À Dakar, Malick Ndiaye a fermé la porte à une restructuration de la dette publique, en affirmant devant des députés, universitaires, experts internationaux, représentants de la société civile et partenaires institutionnels que cette option n’était pas retenue par le Sénégal. Le président de l’Assemblée nationale a présenté ce choix comme une décision visant à préserver la crédibilité financière du pays et à honorer ses engagements internationaux.
Dans la foulée, il a défendu une autre ligne : la rigueur budgétaire, une gestion active de la dette et une mobilisation renforcée des ressources internes. Il a toutefois averti qu’une politique de redressement ne peut pas durer si elle affaiblit les investissements sociaux ou freine les moteurs de croissance. Il a insisté sur la nécessité de restaurer les équilibres sans casser les dynamiques de développement.
Transparence et contrôle
Revenant ensuite sur l’état des finances publiques, Malick Ndiaye a expliqué que plusieurs révélations récentes sur la gestion de l’endettement ont mis en lumière de graves dysfonctionnements dans le suivi et le contrôle de la dette publique, comme le rapporte Actusen dans son compte rendu. Il a déclaré que les nouvelles autorités ont choisi une ligne de transparence totale et estimé que la sincérité dans la gestion des comptes publics est désormais une étape pour restaurer la confiance.

______________________________

**Mise en pratique:**
[1] Recopiez fidèlement le passage de l'article sur la dette publique du Sénégal qui commence par les mots contenant « À Dakar, Malick » et s'achève sur « dynamiques de développement. ».
[2] Poursuivez l'article sur la dette publique du Sénégal à la suite de sa dernière phrase.

**Données à examiner:**
______________________________

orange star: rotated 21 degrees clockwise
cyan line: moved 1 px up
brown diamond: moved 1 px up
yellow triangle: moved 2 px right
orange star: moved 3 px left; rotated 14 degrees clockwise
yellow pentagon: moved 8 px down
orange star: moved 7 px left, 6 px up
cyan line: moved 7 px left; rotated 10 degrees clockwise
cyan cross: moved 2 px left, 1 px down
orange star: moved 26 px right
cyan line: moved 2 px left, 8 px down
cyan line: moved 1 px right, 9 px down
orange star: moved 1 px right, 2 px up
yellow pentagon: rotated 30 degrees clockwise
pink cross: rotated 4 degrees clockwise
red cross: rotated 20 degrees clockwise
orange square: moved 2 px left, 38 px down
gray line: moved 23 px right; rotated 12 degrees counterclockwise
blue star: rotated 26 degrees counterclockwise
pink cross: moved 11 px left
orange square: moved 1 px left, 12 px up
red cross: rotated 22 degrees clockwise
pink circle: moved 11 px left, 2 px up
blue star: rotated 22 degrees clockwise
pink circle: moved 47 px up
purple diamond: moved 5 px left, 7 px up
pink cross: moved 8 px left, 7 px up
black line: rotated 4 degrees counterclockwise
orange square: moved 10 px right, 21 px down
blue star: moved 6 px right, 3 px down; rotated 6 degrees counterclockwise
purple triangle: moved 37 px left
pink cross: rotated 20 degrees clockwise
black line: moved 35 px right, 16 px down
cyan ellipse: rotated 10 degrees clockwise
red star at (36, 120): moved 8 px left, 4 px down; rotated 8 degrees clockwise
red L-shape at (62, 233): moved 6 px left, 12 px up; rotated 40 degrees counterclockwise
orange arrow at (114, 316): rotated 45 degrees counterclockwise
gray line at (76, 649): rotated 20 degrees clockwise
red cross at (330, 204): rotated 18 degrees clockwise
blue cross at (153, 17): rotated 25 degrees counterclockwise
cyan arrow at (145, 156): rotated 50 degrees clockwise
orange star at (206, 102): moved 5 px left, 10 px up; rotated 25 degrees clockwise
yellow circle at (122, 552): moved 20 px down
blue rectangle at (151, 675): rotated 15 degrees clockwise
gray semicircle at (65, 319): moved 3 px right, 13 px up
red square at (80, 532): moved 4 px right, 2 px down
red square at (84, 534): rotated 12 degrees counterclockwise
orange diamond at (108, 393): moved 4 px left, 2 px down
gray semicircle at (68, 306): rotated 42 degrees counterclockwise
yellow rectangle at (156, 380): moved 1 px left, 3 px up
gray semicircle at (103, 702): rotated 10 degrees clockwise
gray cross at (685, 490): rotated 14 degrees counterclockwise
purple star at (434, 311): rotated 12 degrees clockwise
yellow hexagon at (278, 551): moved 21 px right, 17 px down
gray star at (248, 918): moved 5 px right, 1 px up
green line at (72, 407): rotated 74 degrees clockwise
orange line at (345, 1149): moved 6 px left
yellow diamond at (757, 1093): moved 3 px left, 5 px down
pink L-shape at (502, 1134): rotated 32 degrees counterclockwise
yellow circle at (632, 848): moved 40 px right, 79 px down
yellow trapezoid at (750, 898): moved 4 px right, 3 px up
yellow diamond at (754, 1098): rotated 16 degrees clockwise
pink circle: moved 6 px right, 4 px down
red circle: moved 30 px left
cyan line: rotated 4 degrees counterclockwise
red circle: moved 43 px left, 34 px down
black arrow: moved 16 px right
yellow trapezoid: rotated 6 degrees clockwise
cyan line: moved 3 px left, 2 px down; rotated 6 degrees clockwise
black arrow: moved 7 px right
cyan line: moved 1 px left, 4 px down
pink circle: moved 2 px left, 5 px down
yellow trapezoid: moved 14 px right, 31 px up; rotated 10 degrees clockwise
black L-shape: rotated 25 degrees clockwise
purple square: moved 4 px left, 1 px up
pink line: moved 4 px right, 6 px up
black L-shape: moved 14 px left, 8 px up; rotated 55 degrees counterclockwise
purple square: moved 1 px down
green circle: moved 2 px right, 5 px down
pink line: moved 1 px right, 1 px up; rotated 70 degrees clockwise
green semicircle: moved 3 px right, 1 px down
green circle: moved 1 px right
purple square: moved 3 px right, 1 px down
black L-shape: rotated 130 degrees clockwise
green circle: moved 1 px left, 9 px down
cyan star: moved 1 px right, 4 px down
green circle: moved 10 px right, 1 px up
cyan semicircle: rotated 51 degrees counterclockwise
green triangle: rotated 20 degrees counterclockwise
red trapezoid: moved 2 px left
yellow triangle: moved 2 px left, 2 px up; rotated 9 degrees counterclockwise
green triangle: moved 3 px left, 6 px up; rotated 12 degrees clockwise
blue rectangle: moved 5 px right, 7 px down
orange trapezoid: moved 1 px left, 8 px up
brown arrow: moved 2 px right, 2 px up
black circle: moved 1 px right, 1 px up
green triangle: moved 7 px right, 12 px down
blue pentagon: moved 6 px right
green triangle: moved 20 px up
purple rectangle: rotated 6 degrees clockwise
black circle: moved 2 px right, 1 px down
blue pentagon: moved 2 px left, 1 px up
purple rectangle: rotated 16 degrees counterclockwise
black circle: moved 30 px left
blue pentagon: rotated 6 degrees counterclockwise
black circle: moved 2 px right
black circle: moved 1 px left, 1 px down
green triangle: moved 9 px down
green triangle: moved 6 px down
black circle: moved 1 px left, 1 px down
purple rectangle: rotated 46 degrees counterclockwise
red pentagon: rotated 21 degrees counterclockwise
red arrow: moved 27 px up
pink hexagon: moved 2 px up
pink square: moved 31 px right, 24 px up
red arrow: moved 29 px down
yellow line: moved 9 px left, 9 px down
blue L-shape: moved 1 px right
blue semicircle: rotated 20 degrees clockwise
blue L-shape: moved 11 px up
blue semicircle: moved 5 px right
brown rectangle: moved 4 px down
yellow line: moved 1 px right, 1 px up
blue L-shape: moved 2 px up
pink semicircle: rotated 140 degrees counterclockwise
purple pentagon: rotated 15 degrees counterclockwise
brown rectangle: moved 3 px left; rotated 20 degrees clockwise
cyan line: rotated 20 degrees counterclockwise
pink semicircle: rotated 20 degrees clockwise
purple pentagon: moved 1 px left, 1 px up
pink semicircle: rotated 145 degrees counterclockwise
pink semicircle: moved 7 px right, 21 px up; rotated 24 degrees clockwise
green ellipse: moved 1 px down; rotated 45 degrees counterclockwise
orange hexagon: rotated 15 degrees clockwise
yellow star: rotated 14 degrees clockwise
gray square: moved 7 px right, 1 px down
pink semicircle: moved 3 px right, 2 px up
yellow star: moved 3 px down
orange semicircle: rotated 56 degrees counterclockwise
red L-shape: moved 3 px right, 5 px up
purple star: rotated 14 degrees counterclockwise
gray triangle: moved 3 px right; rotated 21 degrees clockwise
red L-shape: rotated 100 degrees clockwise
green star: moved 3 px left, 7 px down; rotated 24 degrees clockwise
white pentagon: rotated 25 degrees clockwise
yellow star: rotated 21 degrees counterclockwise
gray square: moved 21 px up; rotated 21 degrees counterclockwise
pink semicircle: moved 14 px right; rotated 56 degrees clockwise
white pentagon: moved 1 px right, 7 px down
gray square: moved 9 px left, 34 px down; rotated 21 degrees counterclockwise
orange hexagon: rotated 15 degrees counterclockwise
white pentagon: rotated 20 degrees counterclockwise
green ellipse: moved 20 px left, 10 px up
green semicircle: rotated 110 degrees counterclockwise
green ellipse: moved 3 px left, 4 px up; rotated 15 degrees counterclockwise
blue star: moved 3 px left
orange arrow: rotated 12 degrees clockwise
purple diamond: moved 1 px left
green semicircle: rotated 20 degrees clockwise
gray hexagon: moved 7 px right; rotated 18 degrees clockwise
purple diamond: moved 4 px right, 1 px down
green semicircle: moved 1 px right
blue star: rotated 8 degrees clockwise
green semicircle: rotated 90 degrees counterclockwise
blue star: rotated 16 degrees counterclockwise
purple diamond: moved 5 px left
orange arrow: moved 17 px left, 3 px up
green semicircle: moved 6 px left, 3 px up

______________________________

**Réponses par consigne:**
[1]
À Dakar, Malick Ndiaye a fermé la porte à une restructuration de la dette publique, en affirmant devant des députés, universitaires, experts internationaux, représentants de la société civile et partenaires institutionnels que cette option n’était pas retenue par le Sénégal. Le président de l’Assemblée nationale a présenté ce choix comme une décision visant à préserver la crédibilité financière du pays et à honorer ses engagements internationaux.
Dans la foulée, il a défendu une autre ligne : la rigueur budgétaire, une gestion active de la dette et une mobilisation renforcée des ressources internes. Il a toutefois averti qu’une politique de redressement ne peut pas durer si elle affaiblit les investissements sociaux ou freine les moteurs de croissance. Il a insisté sur la nécessité de restaurer les équilibres sans casser les dynamiques de développement.

[2]
Dans son intervention, il a aussi replacé le débat sur la dette au-delà des considérations comptables. Pour lui, parler de dette publique renvoie à la souveraineté, à la responsabilité devant les citoyens et à la capacité de l’État à financer la santé, l’éducation, l’emploi et les infrastructures. Il a rappelé que l’endettement peut être un outil utile lorsqu’il accompagne le développement et respecte les principes de transparence et de contrôle démocratique, mais qu’il devient problématique lorsqu’il échappe à ce contrôle ou compromet les capacités futures de l’État.
Le rôle du Parlement et l’appel sur le système financier
Malick Ndiaye a également consacré une large partie de son discours au rôle du Parlement dans le suivi des finances publiques. Il a soutenu que la dette publique ne doit plus être réservée aux techniciens ou aux institutions financières, en rappelant que chaque emprunt engage la Nation. Il a plaidé pour un contrôle parlementaire plus approfondi afin d’évaluer les risques budgétaires, d’analyser les hypothèses économiques et de suivre l’exécution des politiques publiques. Selon lui, la XVe législature a déjà engagé plusieurs réformes pour renforcer les mécanismes de contrôle, d’évaluation et de suivi de l’action gouvernementale.
Au-delà du Sénégal, le président de l’Assemblée nationale a aussi demandé un système financier international plus juste pour les pays africains, avec une évaluation plus équitable de leur dette et un meilleur accès aux mécanismes de financement. Il a enfin réaffirmé que la dette doit rester un levier de développement, à condition d’être gérée avec transparence, responsabilité et réforme, comme rapporté en clôture par Actusen.